We use a high-throughput (combinatorial) hot-wire chemical vapor deposition system to passivate the crystal silicon surface and to grow heterojunction silicon solar cells. We study the effectiveness of crystal surface treatments by atomic H or/and NH_x radicals, followed by the growth of thin hydrogenated amorphous silicon (a-Si:H) films. Treatment and layer properties such as times, thicknesses and gas mixtures can be continuously graded, creating a two-dimensional sample with each variable varying in one direction. This results in high-throughput optimization of the processes.
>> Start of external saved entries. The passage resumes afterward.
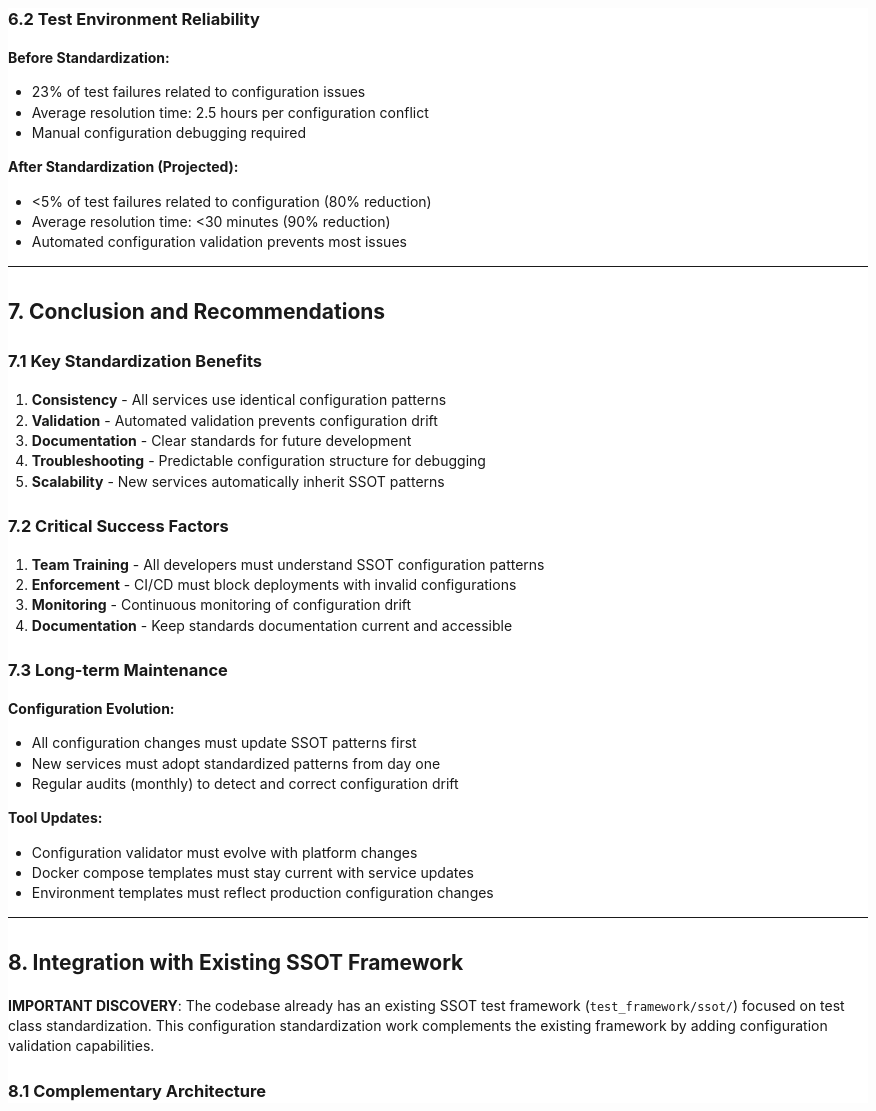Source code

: ### 6.2 Test Environment Reliability

**Before Standardization:**
- 23% of test failures related to configuration issues
- Average resolution time: 2.5 hours per configuration conflict
- Manual configuration debugging required

**After Standardization (Projected):**
- <5% of test failures related to configuration (80% reduction)
- Average resolution time: <30 minutes (90% reduction)
- Automated configuration validation prevents most issues

---

## 7. Conclusion and Recommendations

### 7.1 Key Standardization Benefits

1. **Consistency** - All services use identical configuration patterns
2. **Validation** - Automated validation prevents configuration drift
3. **Documentation** - Clear standards for future development
4. **Troubleshooting** - Predictable configuration structure for debugging
5. **Scalability** - New services automatically inherit SSOT patterns

### 7.2 Critical Success Factors

1. **Team Training** - All developers must understand SSOT configuration patterns
2. **Enforcement** - CI/CD must block deployments with invalid configurations
3. **Monitoring** - Continuous monitoring of configuration drift
4. **Documentation** - Keep standards documentation current and accessible

### 7.3 Long-term Maintenance

**Configuration Evolution:**
- All configuration changes must update SSOT patterns first
- New services must adopt standardized patterns from day one
- Regular audits (monthly) to detect and correct configuration drift

**Tool Updates:**
- Configuration validator must evolve with platform changes
- Docker compose templates must stay current with service updates
- Environment templates must reflect production configuration changes

---

## 8. Integration with Existing SSOT Framework

**IMPORTANT DISCOVERY**: The codebase already has an existing SSOT test framework (`test_framework/ssot/`) focused on test class standardization. This configuration standardization work complements the existing framework by adding configuration validation capabilities.

### 8.1 Complementary Architecture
Effective carrier lifetime is measured by photoconductive decay to evaluate the effectiveness of the surface passivation by surface treatments. The effective carrier lifetime increases from about 5 μs without passivation to about 24 μs with an optimized surface treatment and thickness a-Si:H on single-sided c-Si. Transmission electron microscopy reveals that a-Si:H, a mixed phase, or epitaxial growth of thin-film Si depending upon the surface treatment. Improvement in effective carrier lifetime correlates to with an immediate a-Si:H growth on c-Si, rather than a mixed phase and epitaxial Si growth. We have obtained an efficiency of 13.4% on a non-textured single-sided heterojunction solar cell on a p-type CZ-Si processed with optimized surface treatment.